Pilates based core stability training in ambulant individuals with multiple sclerosis: protocol for a multi-centre randomised controlled trial
1 Faculty of Health, Education and Society, School of Health Professions, Plymouth University, Peninsula Allied Health Centre, Derriford Road, Plymouth PL6 8BH, UK
2 Physiotherapy Department, Gilbert Bain Hospital, Lerwick, Shetland ZE1 0TB, UK
BMC Neurology 2012, 12:19 doi:10.1186/1471-2377-12-19Published: 5 April 2012
People with Multiple Sclerosis (MS) frequently experience balance and mobility impairments, including reduced trunk stability. Pilates-based core stability training, which is aimed at improving control of the body's stabilising muscles, is popular as a form of exercise with people with MS and therapists. A replicated single case series study facilitated by the Therapists in MS Group in the United Kingdom (UK) provides preliminary evidence that this approach can improve balance and mobility in ambulant people with MS; further evidence is needed to substantiate these findings to ensure that limited time, energy, finances and resources are used to best effect.
This study builds upon the pilot work undertaken in the case series study by implementing a powered randomised controlled study, with the aims of:
1 Establishing the effectiveness of core stability training
2 Comparing core stability training with standardised physiotherapy exercise
3 Exploring underlying mechanisms of change associated with this intervention
This is a multi-centre, double blind, block randomised, controlled trial.

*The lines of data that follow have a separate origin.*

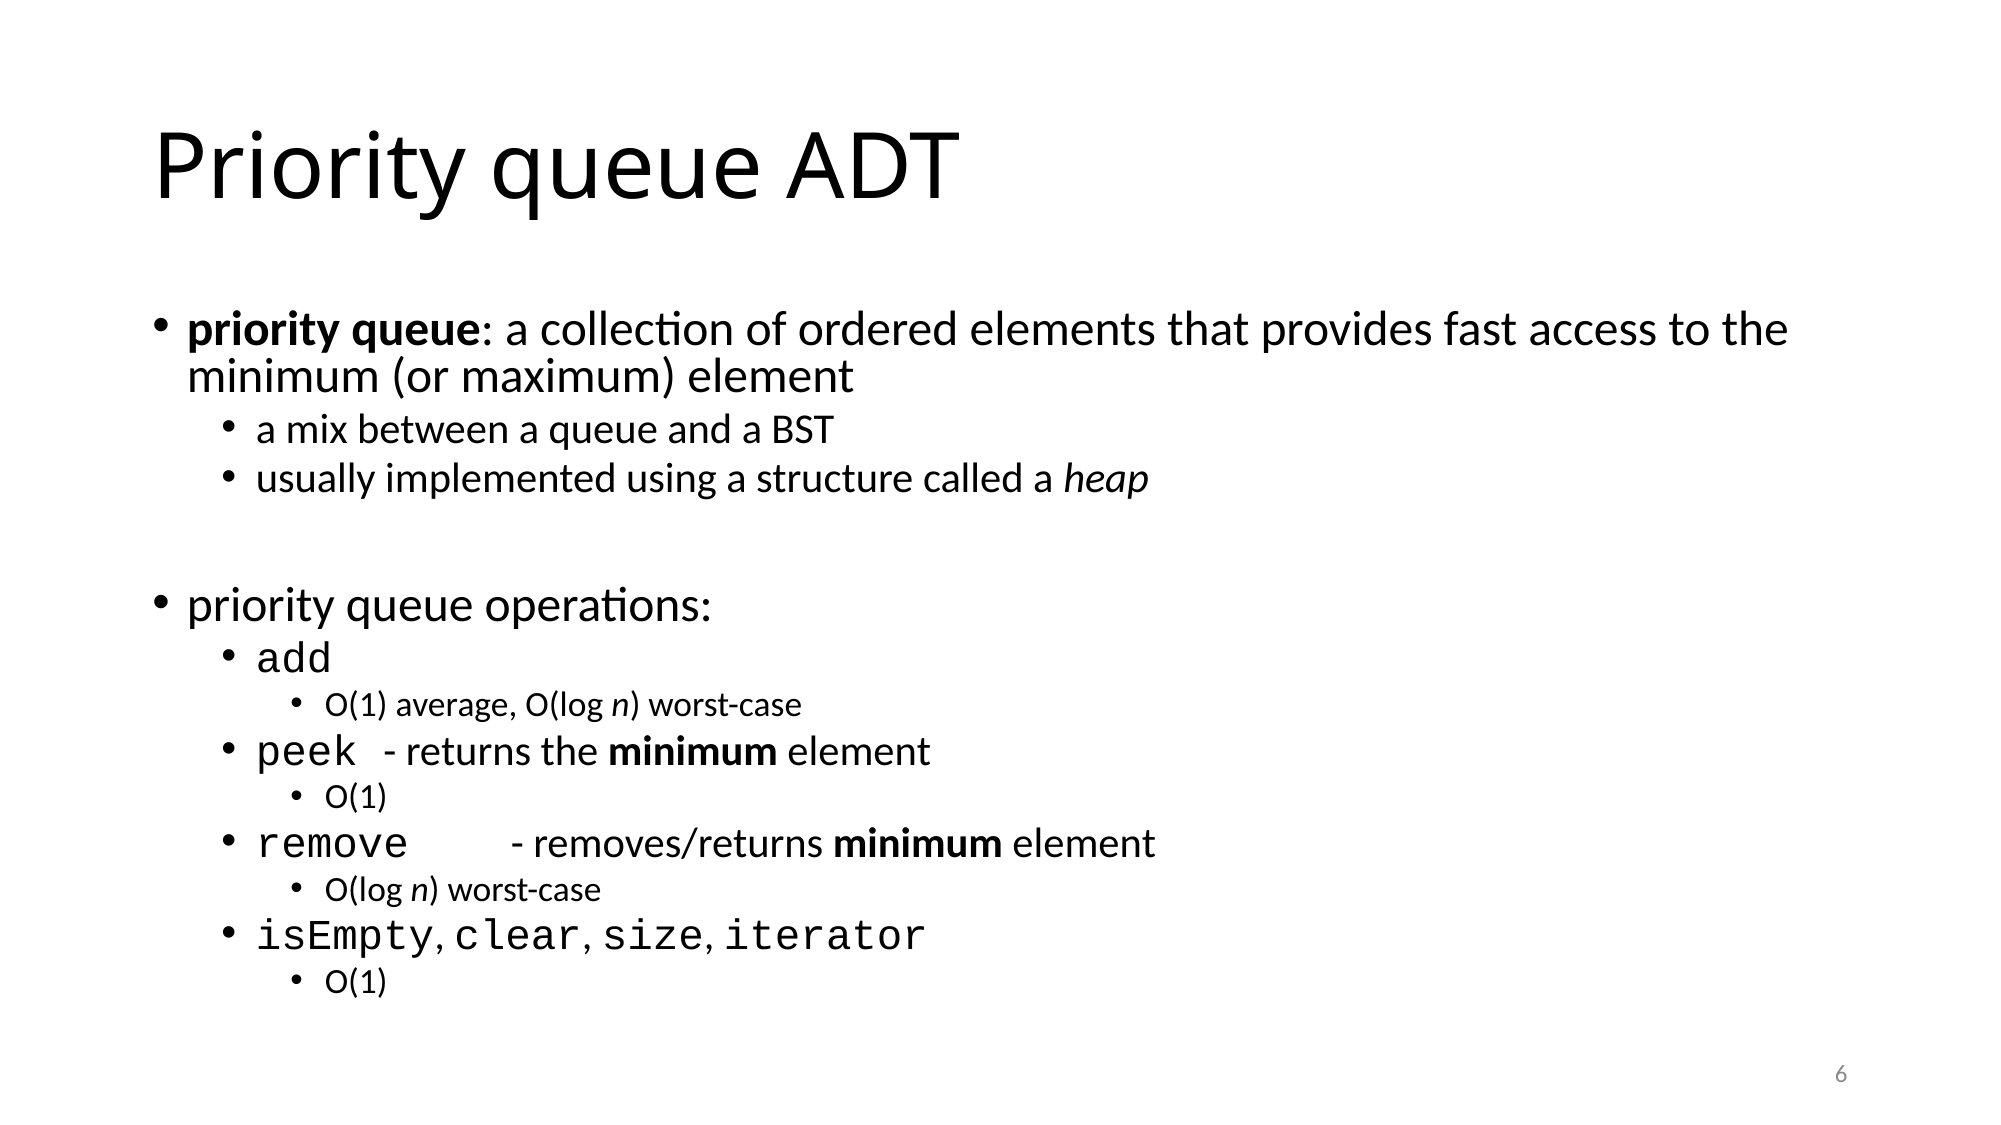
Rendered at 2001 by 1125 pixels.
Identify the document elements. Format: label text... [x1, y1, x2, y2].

slide_number 6 [1412, 1042, 1863, 1103]
title Priority queue ADT [137, 59, 1863, 278]
list priority queue: a collection of ordered elements that provides fast access to the minimum (or maximum) element a mix between a queue and a BST usually implemented using a structure called a heap priority queue operations: add O(1) average, O(log n) worst-case peek - returns the minimum element O(1) remove - removes/returns minimum element O(log n) worst-case isEmpty, clear, size, iterator O(1) [137, 299, 1863, 1014]
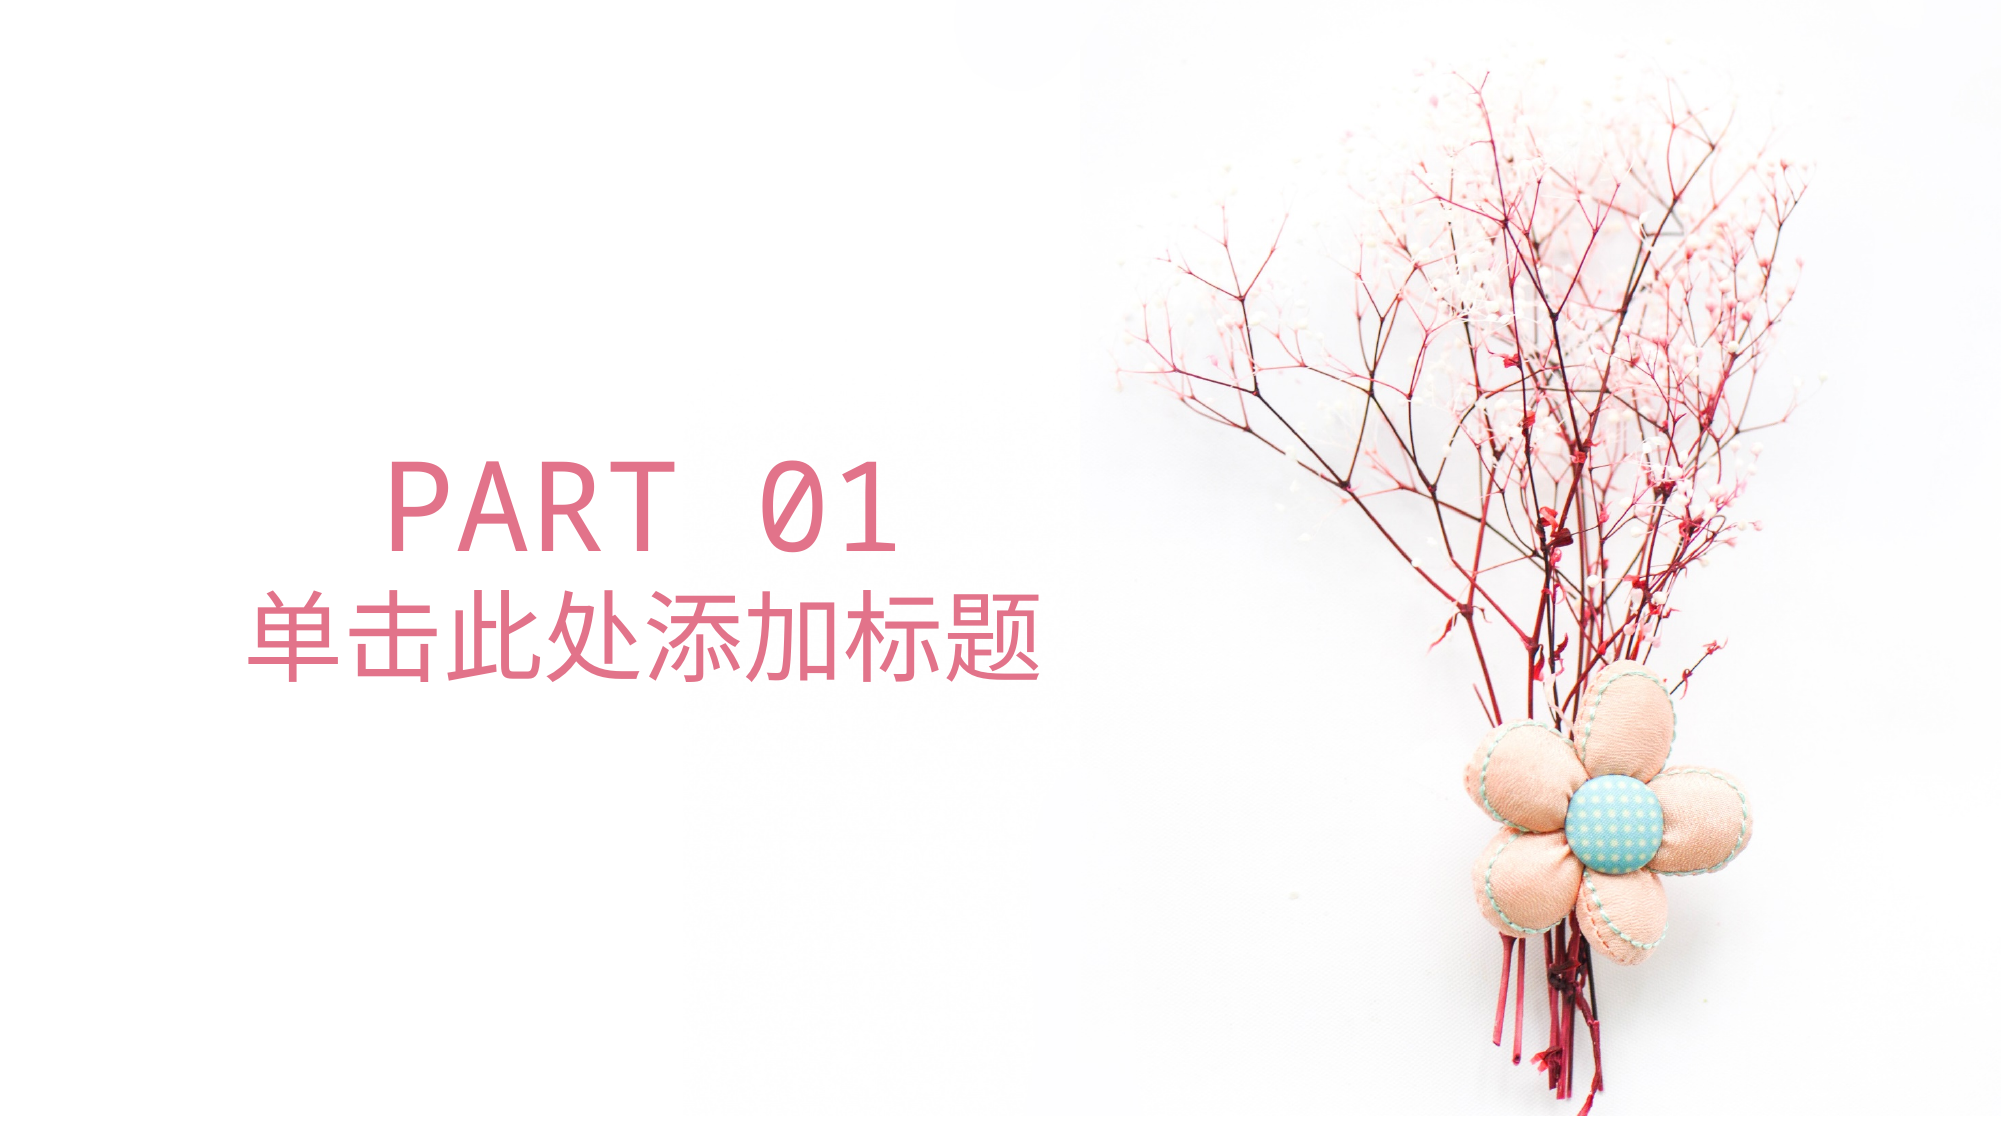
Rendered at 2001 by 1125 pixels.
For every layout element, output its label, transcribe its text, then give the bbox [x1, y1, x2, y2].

text_box 单击此处添加标题 [228, 566, 682, 702]
picture [682, 0, 2001, 1116]
text_box PART 01 [366, 418, 682, 566]
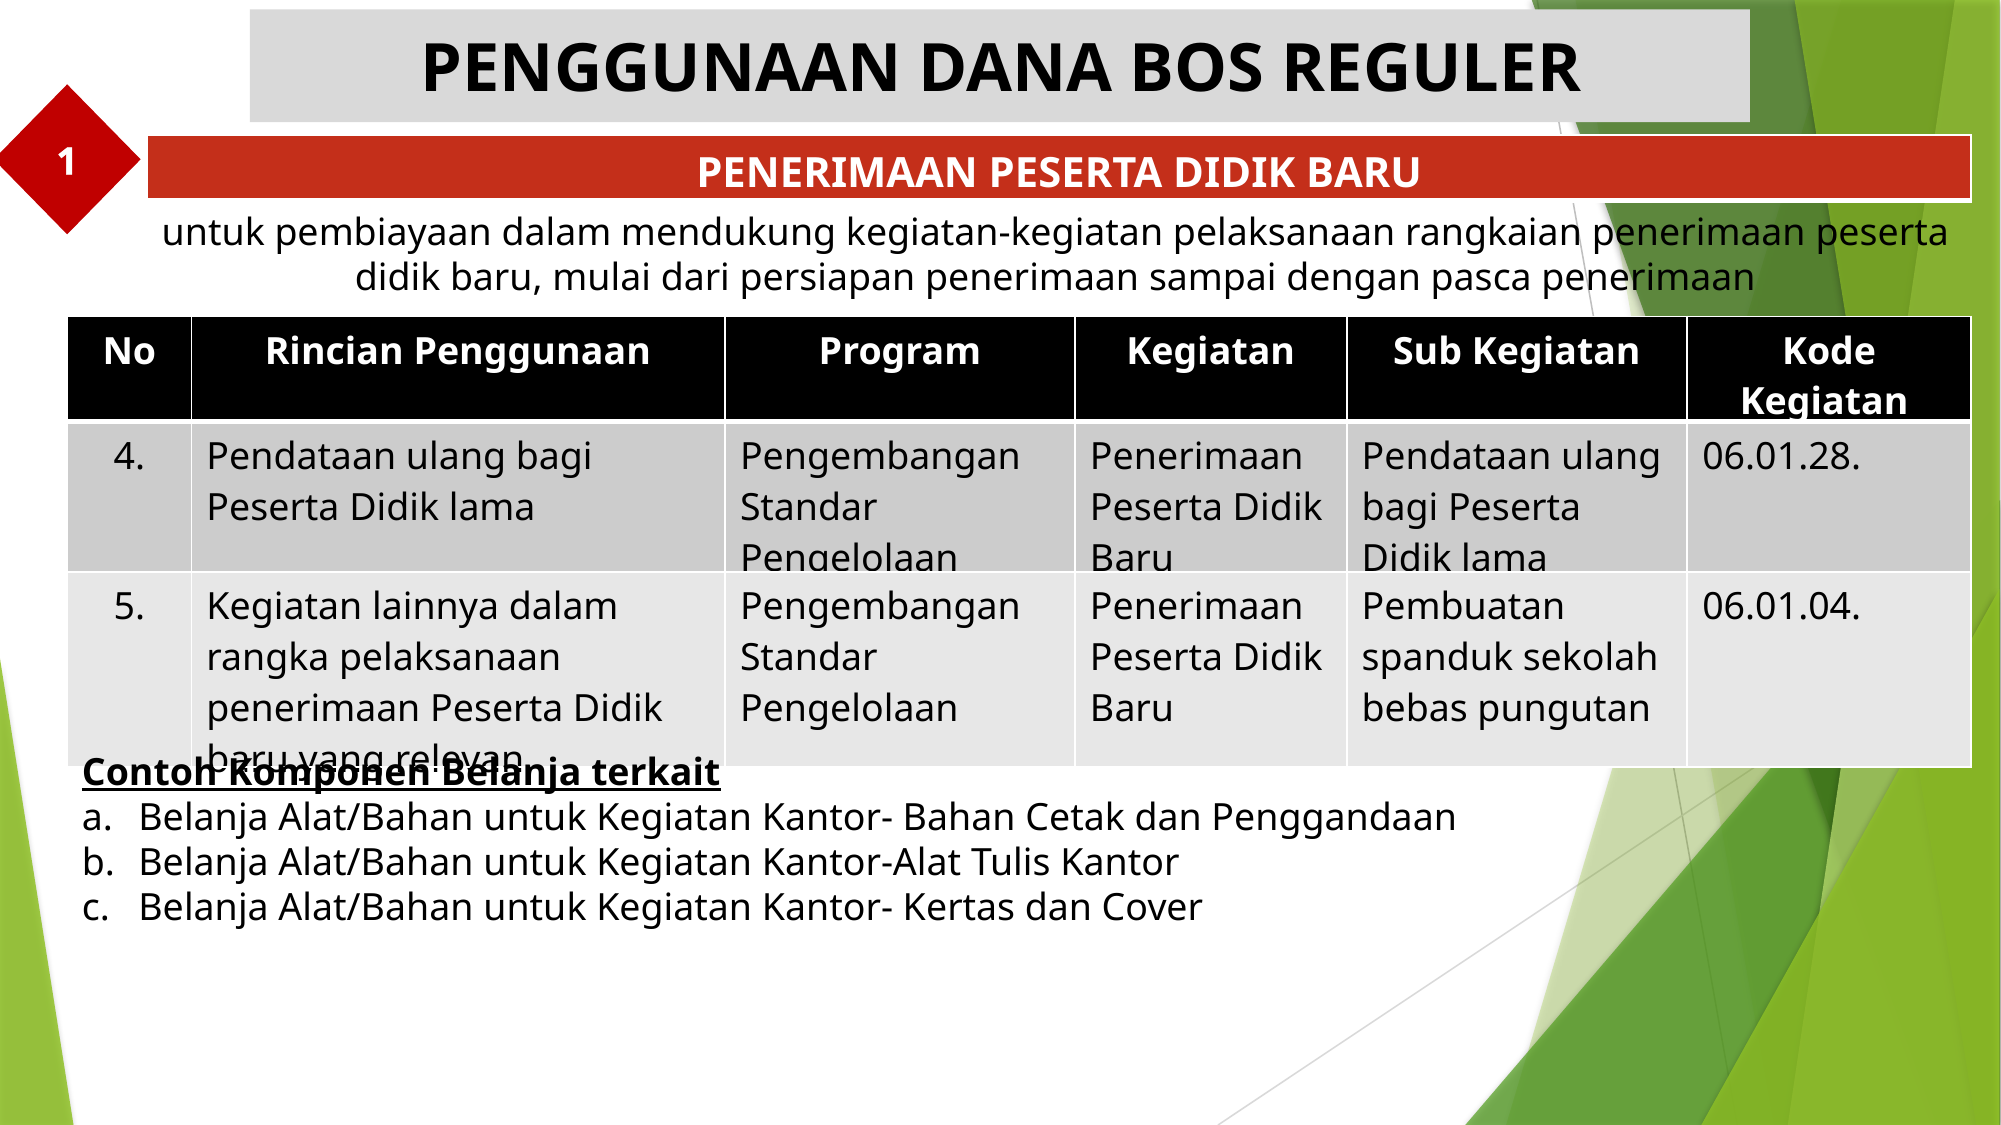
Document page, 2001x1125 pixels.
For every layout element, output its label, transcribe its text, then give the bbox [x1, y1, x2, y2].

table_header Kegiatan [1076, 317, 1346, 419]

Eligible participants will be recruited from 4 UK centres. Participants will be randomly allocated to one of three groups: Pilates based core stability training, standardised physiotherapy exercise or contract-relax relaxation sessions (placebo control). All will receive face to face training sessions over a 12 week period; together with a 15 minute daily home programme. All will be assessed by a blinded assessor before training, at the end of the 12 week programme and at 4 week follow-up. The primary outcome measure is the 10 metre timed walk. Secondary outcome measures are the MS walking Scale (MSWS-12), the Functional Reach (forwards and lateral), a 10 point Numerical Rating Scale to determine "Difficulty in carrying a drink when walking", and the Activities-specific Balance Confidence (ABC) Scale. In addition, ultrasound imaging of the abdominal muscles will be performed before and after intervention to assess changes in abdominal musculature at one of the four centres (Plymouth).
This pragmatic trial will assess the effect of these exercise programmes on ambulatory people with MS. It may not be possible to extrapolate the conclusions to those who are non-ambulatory.